Pracht’s anger is legitimate. The Cleveland developer Forest City Enterprises was planning projects that would create $180 million of taxable property. Dayton, OH anticipated around $250 million worth of downtown development around the rail station and, in Columbus, OH, the rail line “was expected to spur business development” and “provide a link between Downtown and Port Columbus.” But, as Forest City’s spokesman put it, “Clearly, it won’t happen now. It’s a governmental decision.” A decision that has already cost Gov. Scott Walker (R-WI) private-sector jobs as well.
But Kasich is “unrelenting” in his mission to overtly rebuke his campaign promises.

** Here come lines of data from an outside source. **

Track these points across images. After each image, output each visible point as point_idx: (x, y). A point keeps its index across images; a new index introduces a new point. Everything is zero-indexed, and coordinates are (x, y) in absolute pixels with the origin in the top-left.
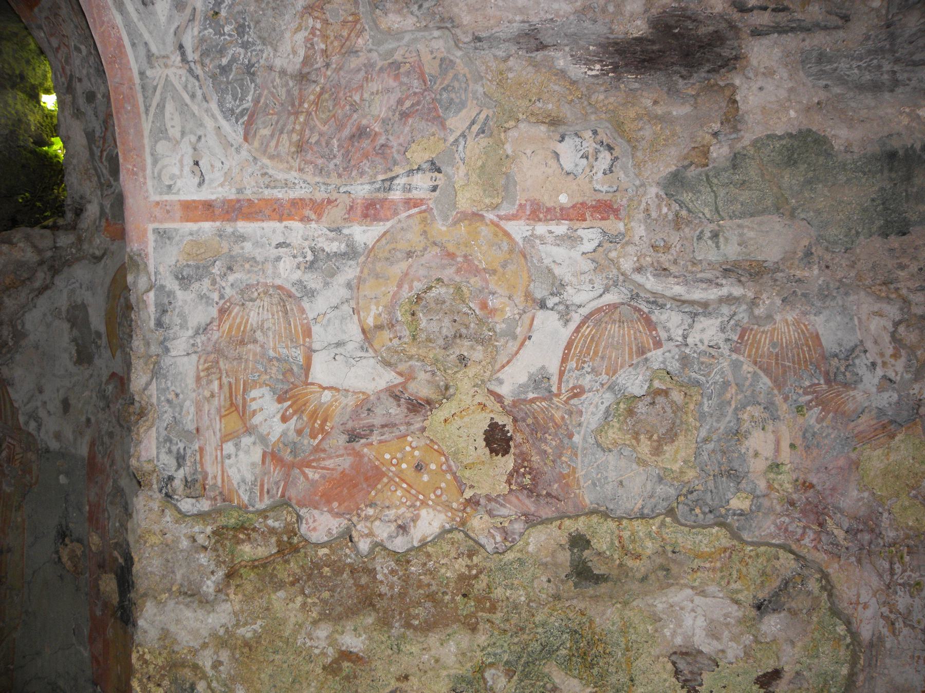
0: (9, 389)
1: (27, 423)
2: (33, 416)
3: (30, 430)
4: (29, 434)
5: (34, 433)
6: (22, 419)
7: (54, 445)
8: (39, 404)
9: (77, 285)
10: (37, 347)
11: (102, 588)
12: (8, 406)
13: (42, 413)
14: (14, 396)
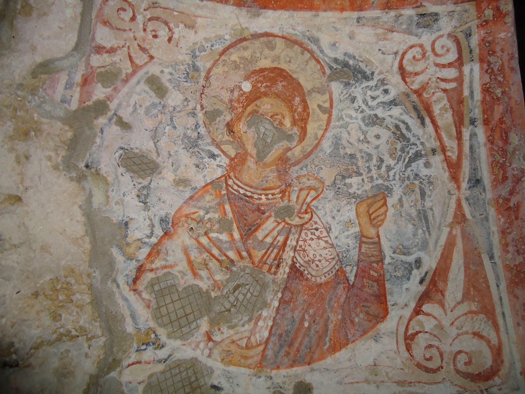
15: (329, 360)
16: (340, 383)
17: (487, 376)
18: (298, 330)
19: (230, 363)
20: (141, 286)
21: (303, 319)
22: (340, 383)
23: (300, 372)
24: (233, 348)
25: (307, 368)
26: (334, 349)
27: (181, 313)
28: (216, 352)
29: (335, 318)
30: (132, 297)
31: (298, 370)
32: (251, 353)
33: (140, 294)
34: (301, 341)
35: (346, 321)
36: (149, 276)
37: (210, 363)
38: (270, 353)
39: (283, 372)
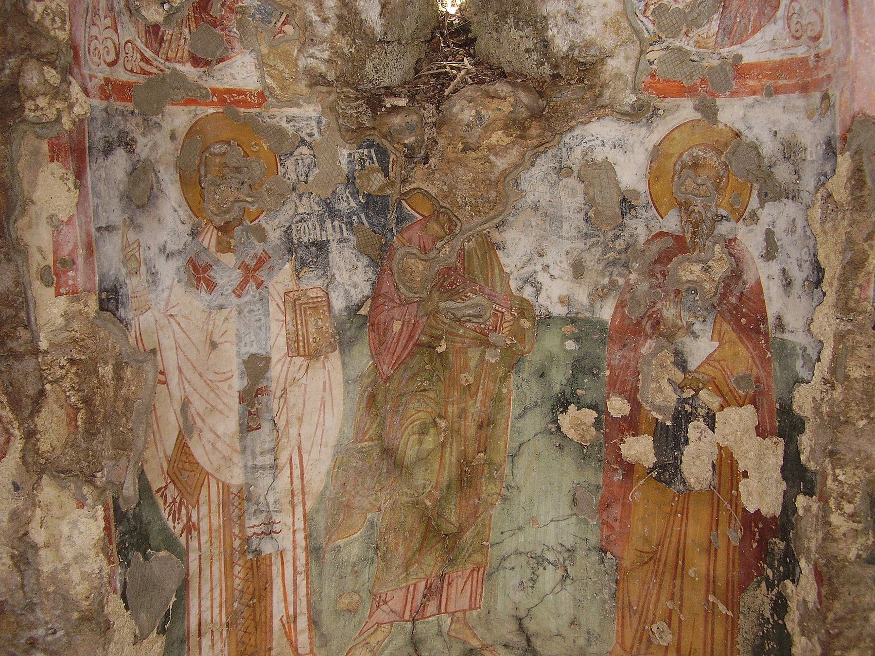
0: (500, 253)
1: (520, 289)
2: (530, 280)
3: (525, 296)
4: (523, 300)
5: (531, 299)
6: (513, 285)
7: (559, 310)
8: (539, 267)
9: (598, 142)
10: (535, 208)
11: (623, 452)
12: (497, 271)
13: (543, 278)
14: (504, 260)
15: (751, 40)
16: (756, 53)
17: (611, 653)
18: (734, 24)
19: (699, 47)
20: (649, 13)
21: (736, 17)
22: (756, 53)
23: (736, 49)
24: (700, 39)
25: (740, 46)
26: (754, 32)
27: (671, 24)
28: (691, 42)
29: (754, 12)
30: (644, 19)
31: (734, 47)
32: (709, 41)
33: (648, 17)
34: (681, 596)
35: (761, 13)
36: (652, 7)
37: (688, 48)
38: (719, 39)
39: (727, 49)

While acknowledging that the train would create private-sector jobs, Kasich’s spokesman Rob Nichols scoffed Kasich wasn’t going to build a train that “will cost taxpayers.” A curious excuse given the fact that Kasich is perfectly willing to spend taxpayer money to “pay for security improvements” at his own private residence. Because Kasich is choosing to be “the first Ohio governor in a generation” to live in his private residence rather than in the already secured governor’s mansion, Ohioans will now pay for “around-the clock security at the Kasich home” as well as at the official residence.
Decisions like these help to explain the seven point drop in his approval rating before he’s even taken office. But rather than rethink high-speed rail and his other poor economic policies, Kasich is committed to driving the state into economic oblivion. As Nichols said, “We had the debate. The train is dead. The matter is closed.”